Goal of the exercise:
Check each line of the records below and collect those holding "memcached".

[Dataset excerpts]
⟨
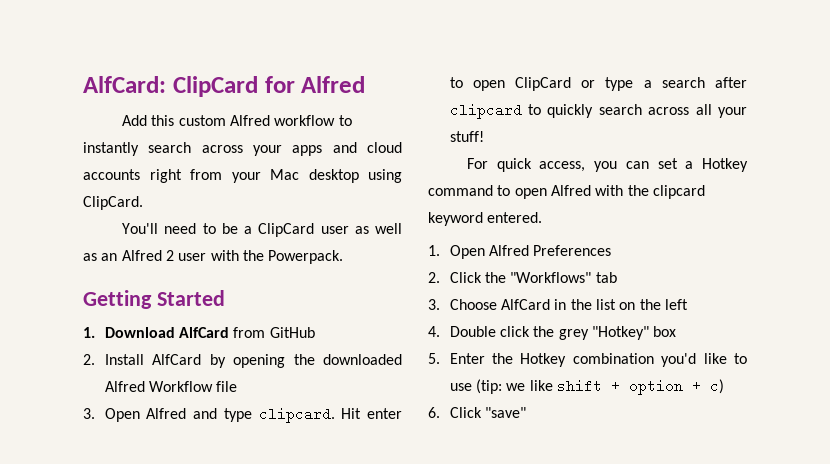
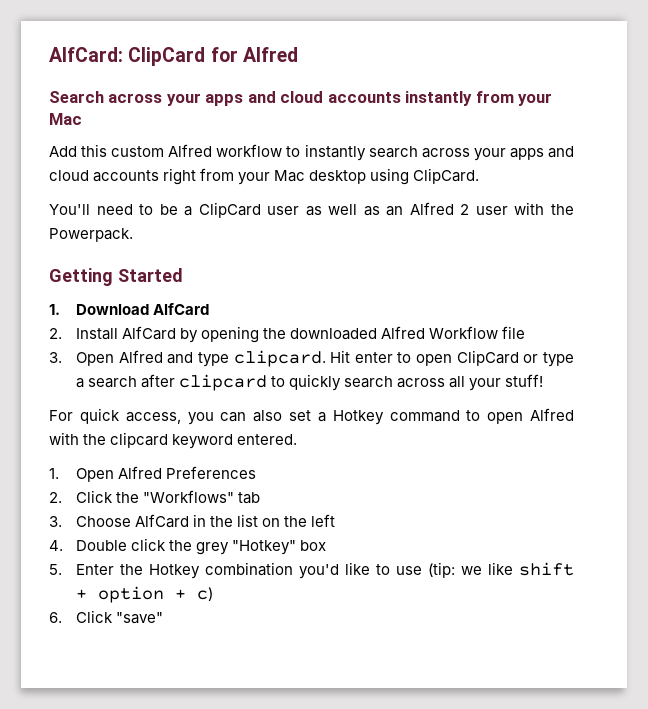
(366, 84) none -> [49,91,553,106] [49,113,82,125] // Search across your apps and cloud accounts instantly from your Mac
[233,327,315,338] from GitHub -> (210, 309) none
(649, 165) none -> [253,410,283,422] also

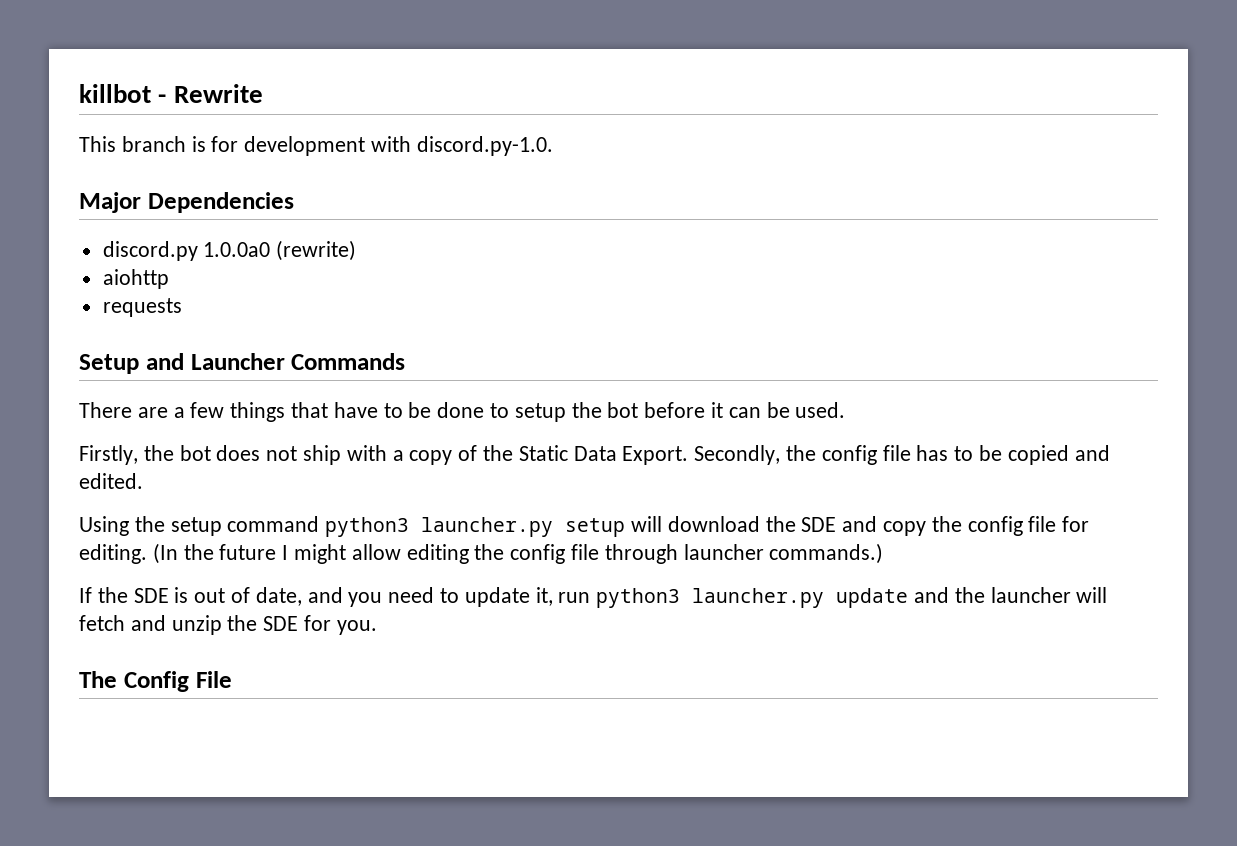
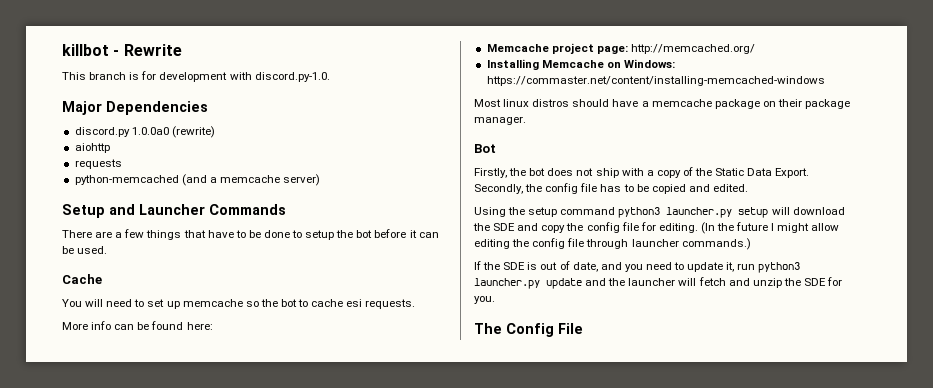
(182, 307) none -> [74,174,321,186] // python-memcached (and a memcache server)
(846, 410) none -> [62,274,102,284] [62,299,416,309] [62,321,213,330] [486,43,755,54] [486,59,675,70] [486,76,825,86] [474,99,851,109] [474,116,526,125] [474,144,496,153] // Cache // You will need to set up memcache so the bot to cache esi requests. // More info can be found here: // Memcache project page: http://memcached.org/ // Installing Memcache on Windows: https://commaster.net/content/installing-memcached-windows // Most linux distros should have a memcache package on their package manager. // Bot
⟩
Solution to this problem:
(182, 307) none -> [74,174,321,186] // python-memcached (and a memcache server)
(846, 410) none -> [62,274,102,284] [62,299,416,309] [62,321,213,330] [486,43,755,54] [486,59,675,70] [486,76,825,86] [474,99,851,109] [474,116,526,125] [474,144,496,153] // Cache // You will need to set up memcache so the bot to cache esi requests. // More info can be found here: // Memcache project page: http://memcached.org/ // Installing Memcache on Windows: https://commaster.net/content/installing-memcached-windows // Most linux distros should have a memcache package on their package manager. // Bot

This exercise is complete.